Kapitalizm vahşileşiyor…

İnsan nesneleşiyor…

Kuş dili konuşuyor…

***

Üretim ve ilerleme mitosu insanı körleştiriyor…

Hükümetlerin ilerleme fikriyle neyi kastettiklerini göremiyoruz.

Üst üste yığılan modern çağlara ait bilgi ve daha da önemlisi praksis, bireyin kendi edimlerinden âşıkane bir haz almasını kışkırtmıyor. Politikalar yalnızca edimsiz bireyi olumluyor.

Bu yeni dili, herhangi bir ontolojik meselenin anlaşılmasına hizmet edecek bir başka dile çevirmek pek mümkün görünmüyor. Çünkü dilin kendisi, birey için, yalnızca yüklemi olan, öznesi olmayan bir yaşam biçimini öneriyor. Tüketen insanın özne-insan olduğuna dair bir yanılgıya kolayca düşebiliyoruz.

Bireyin kaderi, kapsamlı bir ideolojik bombardımanın altında, amaçsız insanın kaderine; üreten, ürettiğine tamamen yabancılaşan, ürettiğinden çok tüketen ve toplumsal-siyasal çevreyle ilişkisinde nesneleşen insanın kaderi haline geliyor.

Bu dilin yaygınlaştığı toplumsal çevre, bireyler arasındaki dayanışmayı zorunlu kılmıyor. Tam tersine engelliyor. Bu dil barış, esenlik, hoşgörü kavramlarının önüne, kapitalizmin ihtiyaç duyduğu verimlilik ve belirsizlik kavramlarını koyuyor. Altın, petrol, silah ve para değerlerinin “çözdüğü” büyük birikim dünyasının sorunlarını, çalışan bireyin önüne kutsal bir kitap gibi koyuyor. Bu dil bölgesel savaşları, kargaşayı, güvencesizliği olumluyor ve bu dili konuşanlar kavramlarını dinselleştirerek kullanıyorlar.
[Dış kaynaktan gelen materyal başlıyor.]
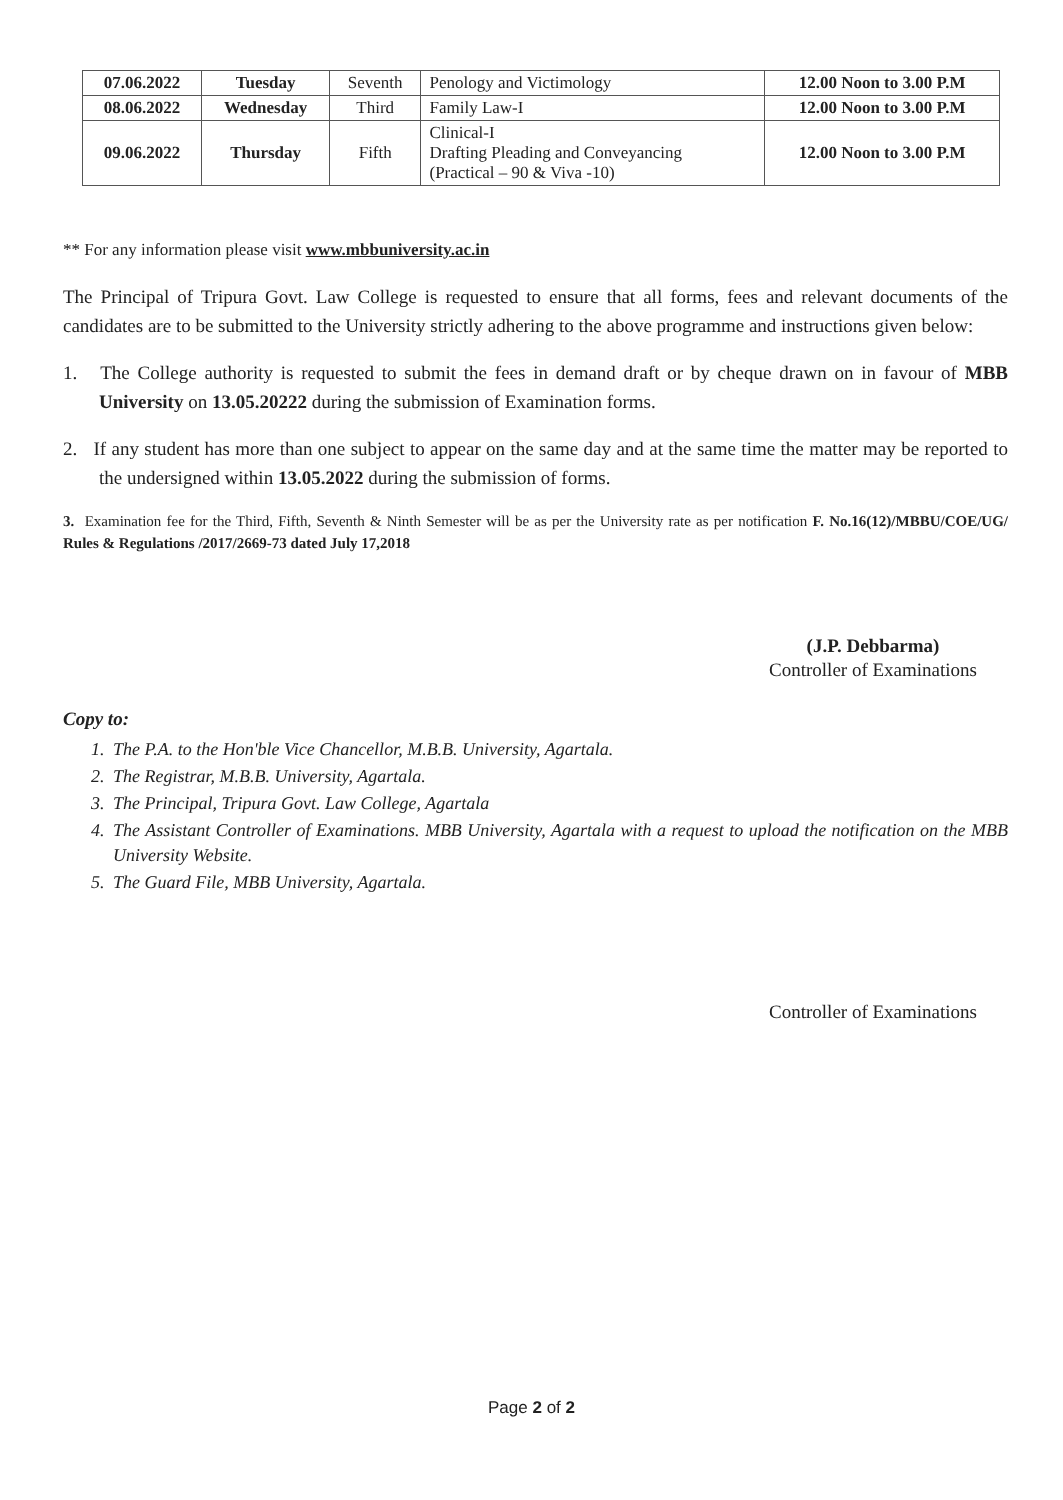| 07.06.2022 | Tuesday | Seventh | Penology and Victimology | 12.00 Noon to 3.00 P.M |
| 08.06.2022 | Wednesday | Third | Family Law-I | 12.00 Noon to 3.00 P.M |
| 09.06.2022 | Thursday | Fifth | Clinical-I Drafting Pleading and Conveyancing (Practical – 90 & Viva -10) | 12.00 Noon to 3.00 P.M |
** For any information please visit www.mbbuniversity.ac.in
The Principal of Tripura Govt. Law College is requested to ensure that all forms, fees and relevant documents of the candidates are to be submitted to the University strictly adhering to the above programme and instructions given below:
1. The College authority is requested to submit the fees in demand draft or by cheque drawn on in favour of MBB University on 13.05.20222 during the submission of Examination forms.
2. If any student has more than one subject to appear on the same day and at the same time the matter may be reported to the undersigned within 13.05.2022 during the submission of forms.
3. Examination fee for the Third, Fifth, Seventh & Ninth Semester will be as per the University rate as per notification F. No.16(12)/MBBU/COE/UG/ Rules & Regulations /2017/2669-73 dated July 17,2018
(J.P. Debbarma)
Controller of Examinations
Copy to:
1. The P.A. to the Hon'ble Vice Chancellor, M.B.B. University, Agartala.
2. The Registrar, M.B.B. University, Agartala.
3. The Principal, Tripura Govt. Law College, Agartala
4. The Assistant Controller of Examinations. MBB University, Agartala with a request to upload the notification on the MBB University Website.
5. The Guard File, MBB University, Agartala.
Controller of Examinations
Page 2 of 2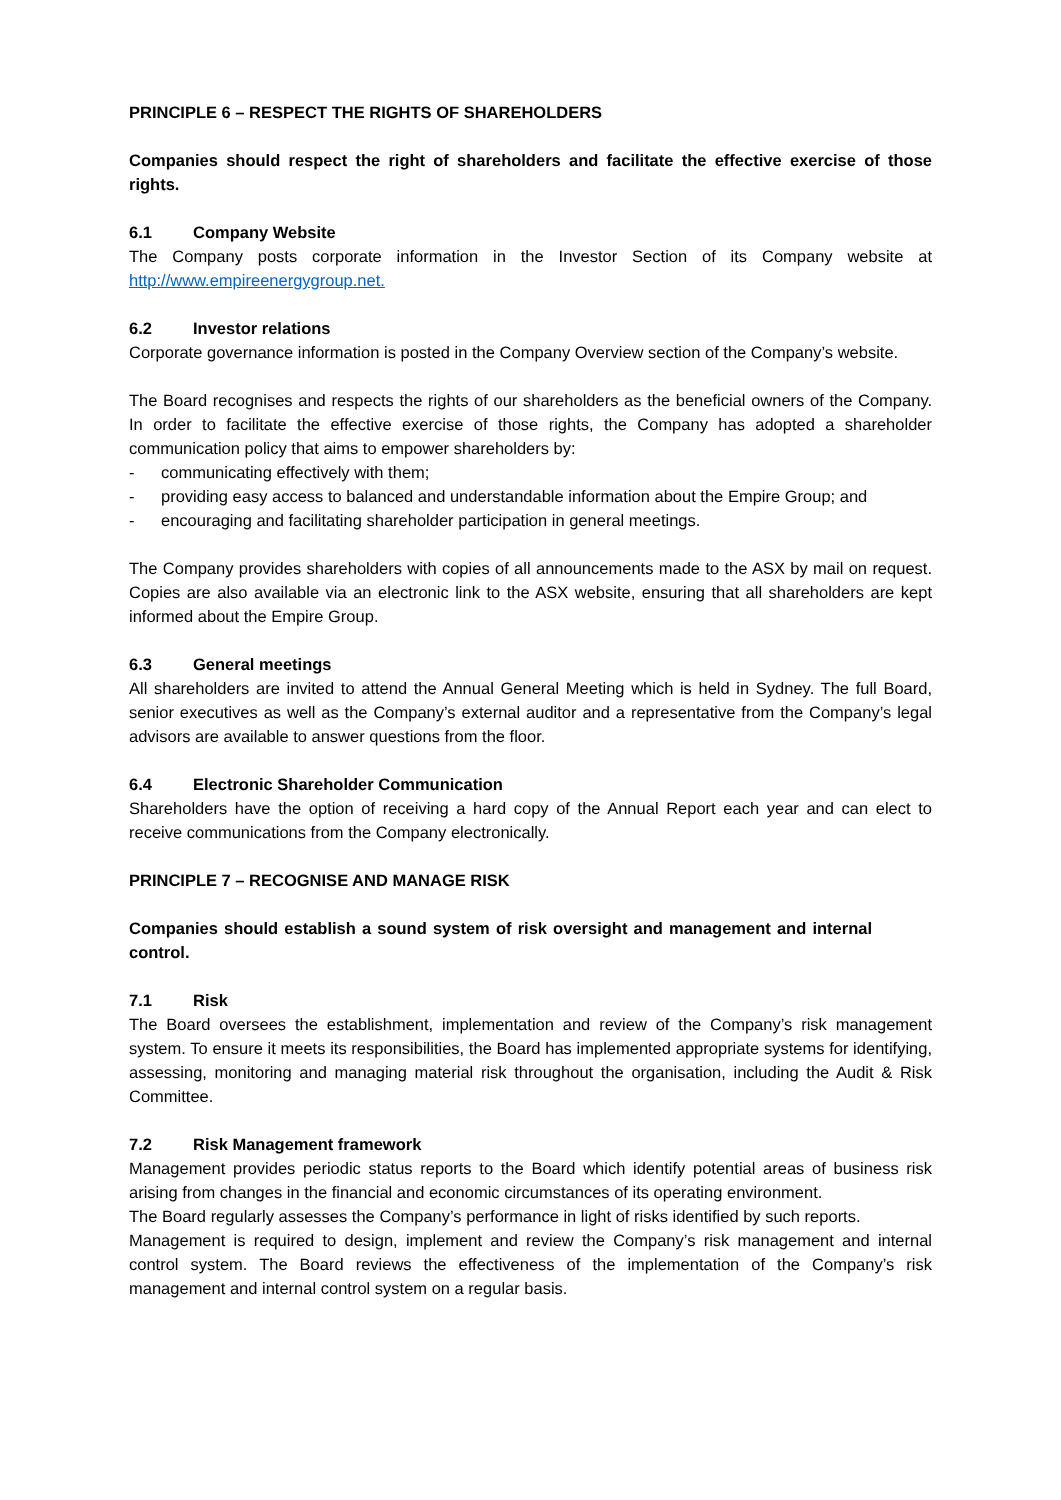PRINCIPLE 6 – RESPECT THE RIGHTS OF SHAREHOLDERS
Companies should respect the right of shareholders and facilitate the effective exercise of those rights.
6.1 Company Website
The Company posts corporate information in the Investor Section of its Company website at http://www.empireenergygroup.net.
6.2 Investor relations
Corporate governance information is posted in the Company Overview section of the Company’s website.
The Board recognises and respects the rights of our shareholders as the beneficial owners of the Company. In order to facilitate the effective exercise of those rights, the Company has adopted a shareholder communication policy that aims to empower shareholders by:
- communicating effectively with them;
- providing easy access to balanced and understandable information about the Empire Group; and
- encouraging and facilitating shareholder participation in general meetings.
The Company provides shareholders with copies of all announcements made to the ASX by mail on request. Copies are also available via an electronic link to the ASX website, ensuring that all shareholders are kept informed about the Empire Group.
6.3 General meetings
All shareholders are invited to attend the Annual General Meeting which is held in Sydney. The full Board, senior executives as well as the Company’s external auditor and a representative from the Company’s legal advisors are available to answer questions from the floor.
6.4 Electronic Shareholder Communication
Shareholders have the option of receiving a hard copy of the Annual Report each year and can elect to receive communications from the Company electronically.
PRINCIPLE 7 – RECOGNISE AND MANAGE RISK
Companies should establish a sound system of risk oversight and management and internal control.
7.1 Risk
The Board oversees the establishment, implementation and review of the Company’s risk management system. To ensure it meets its responsibilities, the Board has implemented appropriate systems for identifying, assessing, monitoring and managing material risk throughout the organisation, including the Audit & Risk Committee.
7.2 Risk Management framework
Management provides periodic status reports to the Board which identify potential areas of business risk arising from changes in the financial and economic circumstances of its operating environment.
The Board regularly assesses the Company’s performance in light of risks identified by such reports.
Management is required to design, implement and review the Company’s risk management and internal control system. The Board reviews the effectiveness of the implementation of the Company’s risk management and internal control system on a regular basis.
Bu dil, bir projeksiyon aracıdır. “Tanrı iyidir,” önermesi, nasıl “artık kötü ve günahkâr olabilirim,” önermesini gizliyor ve gizlemek için kullanılıyorsa, “üretim iyidir,” önermesi de “tüketim iyidir,” önermesini gizliyor.

Bu dil, bireyin tanrısal iyiliğe, amaçlılığa duyduğu ilgiyi bitiriyor. Bireye ait iyi şeyler, toplumsallaşmış ve gerçek anlamını yitirmiş “iyi şeylere” dönüşüyor; sermayenin birikimine ve dolaşımına… Dönüşüm sonrasında, bireye ait ve birey için iyi olan o şeylerin vasıfları ve tanımları birey için de değişiyor. Üretmek ve daha çok da tüketmek, bireye emeğini yönlendirebileceği biricik alan, bir fetiş alanı olarak görünüyor.

***

Kapitalist sistem, bugüne kadar bireye, bir nesne olmanın, en iyi ihtimalle ekonomik hacmin birimi olmanın dışında bir şey sunmadı…

Çünkü kapitalist sistemde yığınlar bireylerden oluşmaz.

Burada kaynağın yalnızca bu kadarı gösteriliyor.